Six months after launch, a client pinged us: 'the dashboard takes 12 seconds to load now.' At launch, the same dashboard rendered in under 300ms. Same query, same data shape, ~5× more rows. The slowdown was non-linear, and that should have been our first clue.
What we ruled out
- Query plan regression — EXPLAIN ANALYZE confirmed the planner was still using the same index.
- Missing index — every WHERE clause column had one.
- Connection pool exhaustion — pgBouncer was idle 70% of the time.
- Disk I/O — IOPS was nowhere near the ceiling.
The culprit: dead tuples in a hot index
The table had a high-churn boolean column (an is_active flag) that was indexed. Every UPDATE that touched the row created a new tuple, and the index page accumulated dead pointers. VACUUM was running, but autovacuum thresholds hadn't been tuned for write volume — the index was 80% bloat by the time we looked.
A REINDEX CONCURRENTLY on the offending index brought query time back to 280ms.
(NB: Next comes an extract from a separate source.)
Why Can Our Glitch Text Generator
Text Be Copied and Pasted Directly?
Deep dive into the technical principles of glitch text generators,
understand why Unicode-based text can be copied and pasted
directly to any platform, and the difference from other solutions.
But the real fix was upstream: dropping the index entirely on the low-cardinality boolean (it was a partial-scan red herring) and adding a partial index for the actual hot path.
What we now monitor
- pg_stat_user_indexes.idx_scan vs idx_tup_read — high reads with low scans = bloat suspect.
- pgstattuple_approx on critical indexes, weekly.
- Autovacuum log lines — if naptime > target, the index is falling behind.
Postgres rewards operators who keep an eye on it. The defaults are sane for moderate workloads — they are not sane for high-churn columns over a year of growth.